Okay, burping and farting. I’m not gonna lie, it happens a lot in my house. I’m not a prude about it; I really don’t have that luxury because I live with three guys. So, it happens, and I can tolerate it to a point, but when it becomes so commonplace that the occurrence warrants no vestige of common proprietary remorse, but instead a disproportionate display of pride, that’s when I wish I had my own apartment. Yes Virginia Woolf, a room of my own; except in my case it would be a quaint one-bedroom apartment with vintage appeal and all new appliances.
And in this apartment there would be order. There would not be sweaty socks and sports clothes on the living room floor or wedged between the sofa cushions. The only shoes I would trip on would be my kicky pumps, which were a steal at DSW. I wouldn’t find dirty dishes in odd places like under the bed or behind the radiator. I could watch whatever I want on TV whenever I want. Everyone who lives there would love whatever I made for dinner. I could have flowered sheets on the bed, and lots of funky yet homey pillows that don’t get tossed to the floor and swept under the bed into a morass of dust woodland creatures. The bathroom would not have tufts of shaving cream lingering dangerously close to my toothbrush. The house would smell like the ocean and not a heady mix of ass, Axe body spray, and Chef Boyardee Mini ravioli. It would be an oasis of comfort, quirkiness, girliness and serenity.
I know you think I wish I was single. I don’t. I love my smelly, gassy, messy guys. I just don’t want to live with them all the time. I just want a little Mary Tyler Moore Haven(we’re talking her first cozy personality-driven apartment, not the clinical neutrality of the second) that I can retreat to and pretend life is uncomplicated, neater and smells better.
Yes Virginia Woolf, I need a room of my own, but not for the lofty reasons you originally implied. And, in fact my impressive literary reference is based purely on a cursory understanding acquired through conversations I had no right to be a part of since I’ve never actually read your book. My need for fulfillment is not to enrich my soul and strengthen my independent voice, it is in fact to selfishly reacquaint myself with peace and quiet and leave all references to Middle Earth, the latest Vine Video and an encyclopedic knowledge of all things football behind in a noxious cloud of burps farts and the general male musk of territorial entitlement.
I do not need this. I do, however, want it. Badly. The allure of being in charge of my own schedule, life, and general environmental aroma in the midst of the beloved and wretched chaos that is a family.
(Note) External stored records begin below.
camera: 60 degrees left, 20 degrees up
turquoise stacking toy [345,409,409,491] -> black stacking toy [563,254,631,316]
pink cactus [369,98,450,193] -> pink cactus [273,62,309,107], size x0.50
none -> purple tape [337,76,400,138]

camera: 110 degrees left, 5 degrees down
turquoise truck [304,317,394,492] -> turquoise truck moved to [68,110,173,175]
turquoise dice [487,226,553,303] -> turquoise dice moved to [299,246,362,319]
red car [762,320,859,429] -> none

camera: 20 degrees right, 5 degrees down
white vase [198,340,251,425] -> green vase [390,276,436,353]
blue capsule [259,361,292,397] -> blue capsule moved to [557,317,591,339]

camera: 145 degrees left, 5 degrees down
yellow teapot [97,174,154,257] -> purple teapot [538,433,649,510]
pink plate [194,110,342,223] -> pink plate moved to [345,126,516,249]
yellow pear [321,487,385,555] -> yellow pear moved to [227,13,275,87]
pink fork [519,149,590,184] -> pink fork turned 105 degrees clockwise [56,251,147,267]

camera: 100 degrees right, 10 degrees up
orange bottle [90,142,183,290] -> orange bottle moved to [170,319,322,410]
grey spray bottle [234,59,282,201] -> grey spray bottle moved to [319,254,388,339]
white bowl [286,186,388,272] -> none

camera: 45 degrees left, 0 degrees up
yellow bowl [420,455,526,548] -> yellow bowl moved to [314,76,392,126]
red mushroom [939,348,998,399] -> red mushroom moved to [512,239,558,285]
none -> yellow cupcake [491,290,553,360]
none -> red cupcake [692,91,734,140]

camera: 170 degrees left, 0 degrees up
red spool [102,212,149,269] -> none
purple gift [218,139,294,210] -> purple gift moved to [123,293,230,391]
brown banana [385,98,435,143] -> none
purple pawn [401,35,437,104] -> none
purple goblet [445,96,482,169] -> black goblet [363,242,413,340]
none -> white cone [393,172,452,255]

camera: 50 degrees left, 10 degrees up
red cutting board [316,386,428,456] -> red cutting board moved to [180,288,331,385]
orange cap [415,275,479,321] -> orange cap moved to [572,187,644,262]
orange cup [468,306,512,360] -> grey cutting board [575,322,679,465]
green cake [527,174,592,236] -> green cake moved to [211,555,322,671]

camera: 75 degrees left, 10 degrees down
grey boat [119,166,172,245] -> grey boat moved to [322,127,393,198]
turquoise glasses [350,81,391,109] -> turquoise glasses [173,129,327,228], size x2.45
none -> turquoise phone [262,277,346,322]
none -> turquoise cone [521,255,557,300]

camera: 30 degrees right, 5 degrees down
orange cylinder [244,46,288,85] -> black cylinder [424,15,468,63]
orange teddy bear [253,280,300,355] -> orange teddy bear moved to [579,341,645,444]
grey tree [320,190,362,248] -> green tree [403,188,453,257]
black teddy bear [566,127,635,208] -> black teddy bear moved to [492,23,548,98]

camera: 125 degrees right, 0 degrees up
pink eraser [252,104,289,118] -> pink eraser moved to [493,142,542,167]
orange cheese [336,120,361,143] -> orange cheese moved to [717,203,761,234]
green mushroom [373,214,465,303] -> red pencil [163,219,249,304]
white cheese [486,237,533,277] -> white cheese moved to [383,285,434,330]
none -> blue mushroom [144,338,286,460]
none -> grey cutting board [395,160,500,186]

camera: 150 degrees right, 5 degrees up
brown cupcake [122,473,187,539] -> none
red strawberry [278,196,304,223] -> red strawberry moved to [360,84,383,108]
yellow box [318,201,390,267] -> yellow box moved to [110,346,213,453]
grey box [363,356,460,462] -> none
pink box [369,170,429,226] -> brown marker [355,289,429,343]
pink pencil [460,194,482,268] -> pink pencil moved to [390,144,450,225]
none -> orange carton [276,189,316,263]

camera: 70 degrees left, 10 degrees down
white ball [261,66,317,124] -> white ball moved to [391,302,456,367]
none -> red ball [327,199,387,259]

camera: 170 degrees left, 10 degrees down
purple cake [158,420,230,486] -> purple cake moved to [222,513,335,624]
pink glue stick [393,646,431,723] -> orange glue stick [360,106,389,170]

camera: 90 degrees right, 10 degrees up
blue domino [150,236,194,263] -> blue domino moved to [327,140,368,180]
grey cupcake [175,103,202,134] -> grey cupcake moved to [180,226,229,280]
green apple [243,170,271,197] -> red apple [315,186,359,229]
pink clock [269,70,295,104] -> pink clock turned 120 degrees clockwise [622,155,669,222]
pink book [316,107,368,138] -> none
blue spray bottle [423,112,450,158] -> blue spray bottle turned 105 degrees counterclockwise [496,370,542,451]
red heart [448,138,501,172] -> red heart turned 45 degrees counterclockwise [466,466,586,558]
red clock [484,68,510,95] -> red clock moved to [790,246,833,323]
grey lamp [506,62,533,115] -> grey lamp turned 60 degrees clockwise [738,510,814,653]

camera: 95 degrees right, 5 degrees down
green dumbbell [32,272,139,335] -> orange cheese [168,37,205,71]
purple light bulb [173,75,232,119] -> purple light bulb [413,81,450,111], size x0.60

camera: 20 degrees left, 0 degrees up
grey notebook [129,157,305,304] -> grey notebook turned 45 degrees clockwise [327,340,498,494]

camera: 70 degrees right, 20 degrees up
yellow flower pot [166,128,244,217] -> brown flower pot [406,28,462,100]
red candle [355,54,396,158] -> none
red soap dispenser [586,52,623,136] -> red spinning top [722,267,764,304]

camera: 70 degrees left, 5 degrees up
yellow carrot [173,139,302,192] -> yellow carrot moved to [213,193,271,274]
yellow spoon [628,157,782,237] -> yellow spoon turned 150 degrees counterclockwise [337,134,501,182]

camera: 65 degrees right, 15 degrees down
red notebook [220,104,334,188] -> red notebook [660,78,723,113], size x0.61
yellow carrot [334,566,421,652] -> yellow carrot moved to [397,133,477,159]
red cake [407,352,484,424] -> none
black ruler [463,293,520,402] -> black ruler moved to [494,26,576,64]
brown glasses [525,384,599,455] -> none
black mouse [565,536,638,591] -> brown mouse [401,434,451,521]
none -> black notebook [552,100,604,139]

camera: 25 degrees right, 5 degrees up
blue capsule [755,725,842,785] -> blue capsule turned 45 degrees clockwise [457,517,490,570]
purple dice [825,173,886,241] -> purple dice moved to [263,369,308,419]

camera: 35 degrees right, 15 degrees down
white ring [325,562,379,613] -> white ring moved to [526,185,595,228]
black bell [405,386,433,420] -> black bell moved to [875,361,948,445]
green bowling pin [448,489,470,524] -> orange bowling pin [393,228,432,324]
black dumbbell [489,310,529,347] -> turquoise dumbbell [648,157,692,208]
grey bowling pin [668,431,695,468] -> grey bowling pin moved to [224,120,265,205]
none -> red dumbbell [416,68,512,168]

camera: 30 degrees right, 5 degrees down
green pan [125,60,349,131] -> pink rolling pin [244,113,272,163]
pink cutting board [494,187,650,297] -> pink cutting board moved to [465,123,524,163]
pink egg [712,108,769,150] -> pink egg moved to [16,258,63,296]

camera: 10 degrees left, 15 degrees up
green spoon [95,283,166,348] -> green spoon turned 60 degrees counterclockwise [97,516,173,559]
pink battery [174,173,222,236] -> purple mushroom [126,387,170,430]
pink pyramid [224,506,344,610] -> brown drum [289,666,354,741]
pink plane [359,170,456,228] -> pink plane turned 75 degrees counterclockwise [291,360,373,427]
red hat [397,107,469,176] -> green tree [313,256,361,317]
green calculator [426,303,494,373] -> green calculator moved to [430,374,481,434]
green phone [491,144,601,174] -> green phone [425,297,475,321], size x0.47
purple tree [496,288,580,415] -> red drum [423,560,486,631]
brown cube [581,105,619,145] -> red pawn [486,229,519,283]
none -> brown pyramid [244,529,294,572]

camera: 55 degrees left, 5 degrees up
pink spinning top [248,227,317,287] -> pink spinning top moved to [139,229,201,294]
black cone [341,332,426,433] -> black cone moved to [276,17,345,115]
Until such a time exists I will find a room of my own wherever I can; in doing a crossword puzzle on the porch before everyone's up, in a glass of wine accented by cheese and bread whilst they feast on fried chicken, french fries, and Orange Crush, in a late night viewing of Sense & Sensibility on the rare occasion when they are all out of the house at the same time. And then I will metaphorically return home refreshed, balanced, and ready for anything for at least a moment until the silence is pierced by the next burp or fart, or that unique symphonic confluence of both happening at the same time.